Directive >>
Search the listing below for lines that hold the word "только", and report only how many there are.

Record set >>
##############################

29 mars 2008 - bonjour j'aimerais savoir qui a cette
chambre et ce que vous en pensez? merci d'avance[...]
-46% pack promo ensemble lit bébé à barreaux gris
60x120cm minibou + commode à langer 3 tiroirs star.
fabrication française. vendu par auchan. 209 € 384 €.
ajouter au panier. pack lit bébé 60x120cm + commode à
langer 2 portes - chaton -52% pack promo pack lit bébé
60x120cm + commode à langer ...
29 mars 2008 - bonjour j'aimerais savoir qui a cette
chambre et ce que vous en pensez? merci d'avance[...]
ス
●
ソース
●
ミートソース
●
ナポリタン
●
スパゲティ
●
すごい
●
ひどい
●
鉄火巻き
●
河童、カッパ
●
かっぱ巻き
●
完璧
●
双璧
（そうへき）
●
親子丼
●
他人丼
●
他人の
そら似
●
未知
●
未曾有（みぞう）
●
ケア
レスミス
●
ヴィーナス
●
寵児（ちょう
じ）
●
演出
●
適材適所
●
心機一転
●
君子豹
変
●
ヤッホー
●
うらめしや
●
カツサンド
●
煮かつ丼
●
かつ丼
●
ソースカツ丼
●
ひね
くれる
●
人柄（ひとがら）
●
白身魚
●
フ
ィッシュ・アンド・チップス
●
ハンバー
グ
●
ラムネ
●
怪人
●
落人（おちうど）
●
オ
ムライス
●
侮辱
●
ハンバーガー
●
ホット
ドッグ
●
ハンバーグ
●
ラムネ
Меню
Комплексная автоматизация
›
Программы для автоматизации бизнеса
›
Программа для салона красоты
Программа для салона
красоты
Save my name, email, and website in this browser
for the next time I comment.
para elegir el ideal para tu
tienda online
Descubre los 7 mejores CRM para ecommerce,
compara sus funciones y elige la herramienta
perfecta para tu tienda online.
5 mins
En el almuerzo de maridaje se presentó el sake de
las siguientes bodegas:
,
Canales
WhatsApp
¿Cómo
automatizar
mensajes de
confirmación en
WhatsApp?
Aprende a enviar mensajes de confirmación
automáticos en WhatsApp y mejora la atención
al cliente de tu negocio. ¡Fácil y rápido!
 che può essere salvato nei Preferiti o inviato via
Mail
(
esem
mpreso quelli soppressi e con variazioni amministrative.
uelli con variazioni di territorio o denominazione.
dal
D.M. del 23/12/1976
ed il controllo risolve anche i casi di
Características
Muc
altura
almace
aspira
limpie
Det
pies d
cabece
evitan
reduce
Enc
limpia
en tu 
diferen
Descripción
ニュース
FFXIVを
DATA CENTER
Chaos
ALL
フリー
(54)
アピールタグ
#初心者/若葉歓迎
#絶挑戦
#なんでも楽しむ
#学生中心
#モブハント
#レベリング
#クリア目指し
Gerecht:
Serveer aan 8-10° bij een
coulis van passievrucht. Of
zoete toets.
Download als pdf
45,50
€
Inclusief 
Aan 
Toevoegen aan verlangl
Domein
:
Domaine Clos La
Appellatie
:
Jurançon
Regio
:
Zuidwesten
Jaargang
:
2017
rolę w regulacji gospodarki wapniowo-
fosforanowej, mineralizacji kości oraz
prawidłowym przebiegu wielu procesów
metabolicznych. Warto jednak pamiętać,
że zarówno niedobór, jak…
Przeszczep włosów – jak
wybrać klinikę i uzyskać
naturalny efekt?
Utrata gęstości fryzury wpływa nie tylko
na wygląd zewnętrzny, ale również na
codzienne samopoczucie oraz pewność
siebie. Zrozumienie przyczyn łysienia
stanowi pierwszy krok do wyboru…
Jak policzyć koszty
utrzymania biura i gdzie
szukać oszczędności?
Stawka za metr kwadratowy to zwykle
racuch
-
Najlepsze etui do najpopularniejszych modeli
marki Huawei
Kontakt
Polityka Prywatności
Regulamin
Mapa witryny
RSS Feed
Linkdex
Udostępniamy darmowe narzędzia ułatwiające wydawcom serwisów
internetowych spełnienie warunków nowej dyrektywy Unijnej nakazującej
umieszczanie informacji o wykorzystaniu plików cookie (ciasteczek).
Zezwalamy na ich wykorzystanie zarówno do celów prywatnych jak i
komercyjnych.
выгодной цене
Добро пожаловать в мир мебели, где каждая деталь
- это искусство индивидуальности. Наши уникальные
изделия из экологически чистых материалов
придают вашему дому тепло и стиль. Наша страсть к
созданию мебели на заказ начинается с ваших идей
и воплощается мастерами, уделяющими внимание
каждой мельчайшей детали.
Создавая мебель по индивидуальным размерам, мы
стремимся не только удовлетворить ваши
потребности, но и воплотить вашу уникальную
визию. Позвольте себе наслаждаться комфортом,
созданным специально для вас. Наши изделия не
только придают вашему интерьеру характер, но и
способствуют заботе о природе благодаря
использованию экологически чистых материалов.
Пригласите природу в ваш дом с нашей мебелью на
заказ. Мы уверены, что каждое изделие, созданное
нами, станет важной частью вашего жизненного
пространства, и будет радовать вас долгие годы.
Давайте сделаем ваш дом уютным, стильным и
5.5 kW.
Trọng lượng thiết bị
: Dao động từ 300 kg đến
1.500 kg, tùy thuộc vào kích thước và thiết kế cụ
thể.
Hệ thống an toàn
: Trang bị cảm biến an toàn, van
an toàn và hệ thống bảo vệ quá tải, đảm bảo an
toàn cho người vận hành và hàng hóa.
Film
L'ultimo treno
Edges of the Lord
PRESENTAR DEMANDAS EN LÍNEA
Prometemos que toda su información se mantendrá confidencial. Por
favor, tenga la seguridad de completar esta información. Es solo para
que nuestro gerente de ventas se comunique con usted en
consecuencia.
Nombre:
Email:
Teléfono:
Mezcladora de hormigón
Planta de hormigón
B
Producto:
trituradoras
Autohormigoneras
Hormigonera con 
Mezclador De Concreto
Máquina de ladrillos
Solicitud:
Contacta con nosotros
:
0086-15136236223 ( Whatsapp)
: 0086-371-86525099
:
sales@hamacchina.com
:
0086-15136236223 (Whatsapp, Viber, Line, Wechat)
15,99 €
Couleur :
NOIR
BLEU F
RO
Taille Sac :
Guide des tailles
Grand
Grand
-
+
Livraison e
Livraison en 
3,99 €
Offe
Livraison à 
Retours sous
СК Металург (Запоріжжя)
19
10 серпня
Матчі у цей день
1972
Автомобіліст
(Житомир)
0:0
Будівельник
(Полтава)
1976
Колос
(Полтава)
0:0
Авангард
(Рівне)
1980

##############################

Answer box >>
2